Regarding the first direction (summary_all -> map). Should I use all three paper_id
columns?
For example, say our filters remove a row in summary_all
with paper_id_list1
= [93,95], paper_id_list2
= [70,88], and paper_id_list3
= [84,88].
In this case, do I remove all rows in map.data
where Paper_id
is 93, 95, 70, 88, 84, or 88?
Additionally, summary_all
has many duplicates in the paper_id_list#
columns. It looks like it would be possible for our filters to filter out one row with, for example, paper_id_list1
= 137, but still have other rows (not filtered out) that also have paper_id_list1
= 137.
In this case, do we still want our map to filter all observations with Paper_id
= 137?
@swood-ecology, That makes sense, but the code we currently rely on for the summary table is not really setup to recompute filtered data on the fly. We'd have to reorganize and write a code that has the capacity to filter based on user input.
@nathanhwangbo the three paper_id_lists
are nested within one another with the columns ending in '1' being the coarsest level, '2' the middle, and '3' the most specific. That means there can be multiple '2's for every '1', and multiple '3's for every '2'. In essence, it's a 1 to many relationship.

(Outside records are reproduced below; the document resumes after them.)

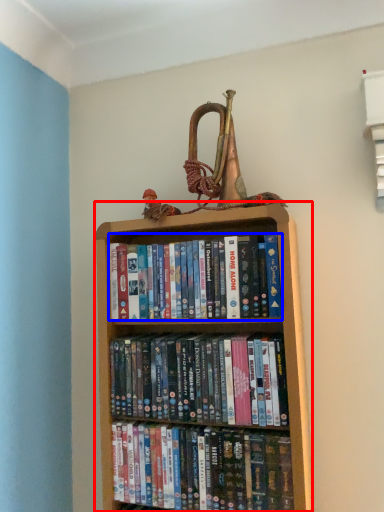
Question: Among these objects, which one is nearest to the camera, bookcase (highlighted by a red box) or book (highlighted by a blue box)?

Choices:
 (A) bookcase
 (B) book

Answer: (A)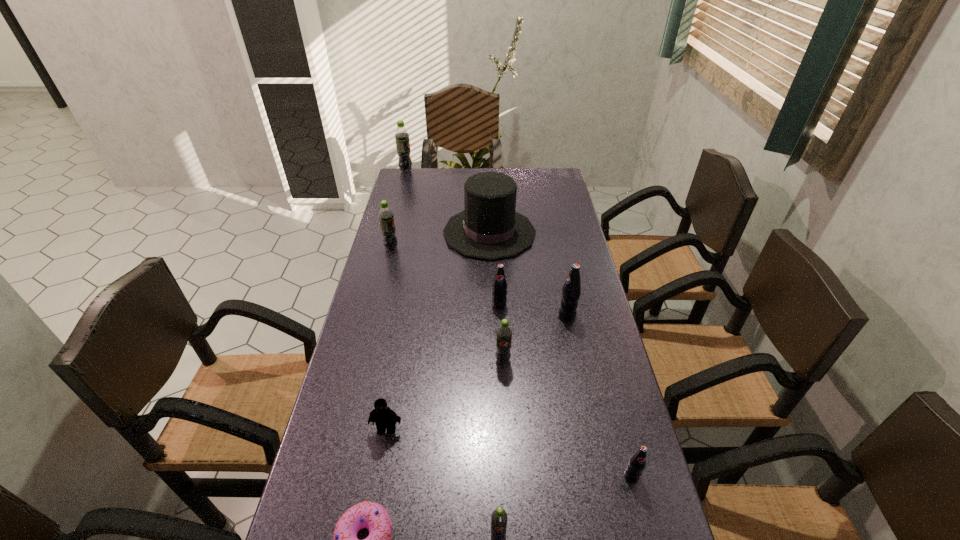
This screenshot has height=540, width=960. Identify the location of vacant space at the left edge of the desktop. (413, 197).

Find the location of `free location at the right edge of the desktop`. free location at the right edge of the desktop is located at coordinates (588, 321).

This screenshot has height=540, width=960. In the image, there is a desktop. What are the coordinates of `free space at the far left corner` in the screenshot? It's located at (426, 170).

You are a GUI agent. You are given a task and a screenshot of the screen. Output one action in this format:
    pyautogui.click(x=<x>, y=<y>)
    Task: Click on the free space at the far right corner of the desktop
    
    Given the screenshot: What is the action you would take?
    pyautogui.click(x=550, y=185)

At what (x,y) coordinates should I click in order to perform the action: click on vacant area that lies between the smallest black pop and the second smallest black pop. Please return your answer as a coordinate pair (x, y). The image size is (960, 540). Looking at the image, I should click on (565, 390).

This screenshot has height=540, width=960. What are the coordinates of `unoccupied area between the sixth farthest soda and the farthest soda` in the screenshot? It's located at (518, 323).

Where is `free space between the third farthest green soda and the rightmost black pop`? Image resolution: width=960 pixels, height=540 pixels. free space between the third farthest green soda and the rightmost black pop is located at coordinates click(567, 418).

This screenshot has height=540, width=960. In order to click on empty space between the leftmost black pop and the second farthest green soda in this screenshot , I will do `click(445, 276)`.

At what (x,y) coordinates should I click in order to perform the action: click on free area in between the fourth nearest object and the leftmost black pop. Please return your answer as a coordinate pair (x, y). Looking at the image, I should click on (443, 367).

Choose which object is the fifth nearest neighbor to the biggest black pop. Please provide its 2D coordinates. Your answer should be formatted as a tuple, i.e. [(x, y)], where the tuple contains the x and y coordinates of a point satisfying the conditions above.

[(385, 418)]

Currently, the select input boxes in the app draw only from the columns ending in '1' [i.e. Legend_1
, mean_per_change1
, sem_per_change1
]. For now it makes sense to use the list of papers included in the paper_id_list1
column only.
For your second question, I don't think we're quite at the point to make that decision. I thought our first goal was to get the mapped points and the reference list to match the data displayed in the figure. In my mind all we need to do this is grab the list of papers included in paper_id_list1
and filter the mapped points and reference list based on the paper_id
included in the list. Am I missing something?
Going in the direction (plot filter -> map filter) is definitely doable using the method you describe, but the only way I see to go in both directions (map filter -> plot filter as well) is to use the crosstalk
package I mentioned earlier, which requires us to actually merge the map.data
and summary_all
datasets into a single dataset. That's where things get a little messy, since it's hard to match the rows in one column with the rows in another when we don't have a column that's the same between them.

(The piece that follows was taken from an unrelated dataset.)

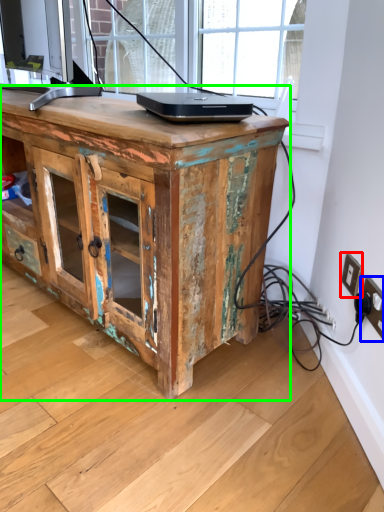
Question: Estimate the real-world distances between objects in this image. Which object is farther from electric outlet (highlighted by a red box), electric outlet (highlighted by a blue box) or desk (highlighted by a green box)?

Choices:
 (A) electric outlet
 (B) desk

Answer: (B)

I see. We will have to figure out another format for the data set the app relies on. It's starting to look like the raw data, opposed to a summary, is what we'll need.
@LesleyAtwood do you want to make that decision now and figure it out, or hold off?
I would like to add the (plot filter -> map) capability right now and hold off on the (map -> plot filter).
We need to think through how best to format the data not only for the (map -> plot filter) but also other future filtering functions so that we don't run into this issue again and again.
ok. @nathanhwangbo do you want to work on filtering the map based on figure data? and I can remove the filtering capability on the map to not give the impression that a user should be able to filter by geography.
I just pushed changes to the app which should filter the map based on the plot filters.
I noticed that 7 rows in map.data
will never be plotted, since their Paper_id
does not match any in summary_all
. (These rows have Paper_id
= 122, 123, or 72).
@LesleyAtwood do you know what's up with these 7 rows?
This is correct. The comparisons made in those papers (and subsequently the data we extracted from those papers) do not conform to the comparisons we display in the figures.
@nathanhwangbo Thanks for adding the filtering. I'm loving it!
Use paper_list column in data set to filter mapped points.